[Collected data]
━━━
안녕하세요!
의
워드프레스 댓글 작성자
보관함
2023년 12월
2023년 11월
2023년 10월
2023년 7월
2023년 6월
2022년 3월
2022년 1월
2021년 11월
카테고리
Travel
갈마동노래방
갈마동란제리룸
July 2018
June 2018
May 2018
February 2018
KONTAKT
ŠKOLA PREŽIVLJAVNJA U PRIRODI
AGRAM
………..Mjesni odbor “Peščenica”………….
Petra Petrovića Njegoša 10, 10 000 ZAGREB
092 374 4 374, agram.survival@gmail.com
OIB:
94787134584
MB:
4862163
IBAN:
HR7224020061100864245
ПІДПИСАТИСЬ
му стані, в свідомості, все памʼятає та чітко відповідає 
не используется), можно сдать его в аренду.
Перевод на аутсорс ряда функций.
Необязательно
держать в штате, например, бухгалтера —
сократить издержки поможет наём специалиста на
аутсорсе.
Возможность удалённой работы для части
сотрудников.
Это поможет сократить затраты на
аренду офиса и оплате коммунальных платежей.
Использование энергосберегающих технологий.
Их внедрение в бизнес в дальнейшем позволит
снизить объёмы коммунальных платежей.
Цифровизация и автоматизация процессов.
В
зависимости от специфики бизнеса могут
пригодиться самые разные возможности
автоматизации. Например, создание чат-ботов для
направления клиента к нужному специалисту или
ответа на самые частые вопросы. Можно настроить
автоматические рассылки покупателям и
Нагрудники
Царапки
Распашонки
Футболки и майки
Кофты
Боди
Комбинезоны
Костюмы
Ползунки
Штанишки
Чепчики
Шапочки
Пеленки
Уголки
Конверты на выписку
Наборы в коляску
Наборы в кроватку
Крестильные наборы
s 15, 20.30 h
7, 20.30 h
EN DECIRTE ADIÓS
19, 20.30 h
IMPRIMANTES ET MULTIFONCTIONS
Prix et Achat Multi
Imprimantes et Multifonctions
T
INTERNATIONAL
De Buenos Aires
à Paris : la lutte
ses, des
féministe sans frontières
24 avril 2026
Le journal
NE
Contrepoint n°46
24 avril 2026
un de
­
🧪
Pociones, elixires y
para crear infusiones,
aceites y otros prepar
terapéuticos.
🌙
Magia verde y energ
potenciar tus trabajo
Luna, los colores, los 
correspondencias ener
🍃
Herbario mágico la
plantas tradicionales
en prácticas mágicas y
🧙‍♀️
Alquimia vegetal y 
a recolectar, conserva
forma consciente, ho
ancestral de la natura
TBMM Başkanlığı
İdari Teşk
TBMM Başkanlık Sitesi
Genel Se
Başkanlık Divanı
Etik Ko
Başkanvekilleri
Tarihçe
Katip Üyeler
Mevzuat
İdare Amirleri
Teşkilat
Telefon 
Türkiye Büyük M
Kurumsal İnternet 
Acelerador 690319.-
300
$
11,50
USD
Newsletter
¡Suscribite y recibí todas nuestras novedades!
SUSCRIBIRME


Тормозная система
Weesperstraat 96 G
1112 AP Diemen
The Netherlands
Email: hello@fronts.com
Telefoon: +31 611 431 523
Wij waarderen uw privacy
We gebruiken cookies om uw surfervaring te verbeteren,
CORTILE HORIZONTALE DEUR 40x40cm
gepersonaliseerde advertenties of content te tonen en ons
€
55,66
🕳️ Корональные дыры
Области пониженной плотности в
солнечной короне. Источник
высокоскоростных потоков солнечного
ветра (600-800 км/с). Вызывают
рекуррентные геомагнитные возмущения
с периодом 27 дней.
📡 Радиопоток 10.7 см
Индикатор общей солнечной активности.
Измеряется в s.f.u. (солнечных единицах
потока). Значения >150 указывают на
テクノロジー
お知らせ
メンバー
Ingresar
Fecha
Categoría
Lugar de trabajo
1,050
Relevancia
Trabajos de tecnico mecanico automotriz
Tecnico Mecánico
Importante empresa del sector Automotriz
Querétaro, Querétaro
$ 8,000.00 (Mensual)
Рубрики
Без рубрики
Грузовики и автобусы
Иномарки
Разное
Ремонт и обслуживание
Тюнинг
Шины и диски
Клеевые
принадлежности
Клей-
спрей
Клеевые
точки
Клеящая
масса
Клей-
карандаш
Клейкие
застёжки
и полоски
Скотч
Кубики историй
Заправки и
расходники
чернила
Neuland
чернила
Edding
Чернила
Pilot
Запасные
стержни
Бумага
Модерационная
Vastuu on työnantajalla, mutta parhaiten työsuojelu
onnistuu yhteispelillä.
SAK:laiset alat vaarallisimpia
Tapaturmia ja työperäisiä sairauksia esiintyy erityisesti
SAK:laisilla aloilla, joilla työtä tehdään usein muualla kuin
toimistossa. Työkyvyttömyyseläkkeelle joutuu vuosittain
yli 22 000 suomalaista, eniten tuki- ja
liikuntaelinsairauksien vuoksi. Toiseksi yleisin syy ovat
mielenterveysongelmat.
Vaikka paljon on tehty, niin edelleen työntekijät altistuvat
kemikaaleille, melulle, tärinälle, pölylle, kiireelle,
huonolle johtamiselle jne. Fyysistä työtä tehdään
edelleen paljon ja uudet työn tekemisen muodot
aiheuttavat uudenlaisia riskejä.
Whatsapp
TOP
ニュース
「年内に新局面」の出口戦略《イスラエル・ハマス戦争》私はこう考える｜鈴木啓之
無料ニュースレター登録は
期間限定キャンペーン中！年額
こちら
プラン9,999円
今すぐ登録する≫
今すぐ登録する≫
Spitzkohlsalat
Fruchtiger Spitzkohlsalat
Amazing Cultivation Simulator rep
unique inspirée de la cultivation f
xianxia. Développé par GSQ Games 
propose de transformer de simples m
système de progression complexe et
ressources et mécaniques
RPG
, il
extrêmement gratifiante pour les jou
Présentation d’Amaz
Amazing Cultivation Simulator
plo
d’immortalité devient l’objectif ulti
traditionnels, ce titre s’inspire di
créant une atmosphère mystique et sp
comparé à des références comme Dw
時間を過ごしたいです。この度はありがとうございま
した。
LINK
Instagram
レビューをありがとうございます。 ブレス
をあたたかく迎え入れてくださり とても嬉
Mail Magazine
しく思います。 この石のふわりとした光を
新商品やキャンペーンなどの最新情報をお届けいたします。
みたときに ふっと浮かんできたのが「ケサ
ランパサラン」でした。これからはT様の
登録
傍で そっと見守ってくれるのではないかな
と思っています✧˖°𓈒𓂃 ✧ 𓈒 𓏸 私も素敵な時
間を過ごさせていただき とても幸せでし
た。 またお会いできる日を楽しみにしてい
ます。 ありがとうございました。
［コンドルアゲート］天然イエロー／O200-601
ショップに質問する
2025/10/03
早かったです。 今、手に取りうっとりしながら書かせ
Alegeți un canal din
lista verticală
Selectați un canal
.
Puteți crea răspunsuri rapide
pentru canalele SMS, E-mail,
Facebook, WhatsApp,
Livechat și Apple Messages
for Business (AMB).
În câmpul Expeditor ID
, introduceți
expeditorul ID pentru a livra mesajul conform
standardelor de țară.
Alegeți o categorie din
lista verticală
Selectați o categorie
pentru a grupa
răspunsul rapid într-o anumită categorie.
━━━
- [What you have to do] Determine which lines above include the word "Amazing", and report those lines in full.

- [Result below]
Amazing Cultivation Simulator rep
Amazing Cultivation Simulator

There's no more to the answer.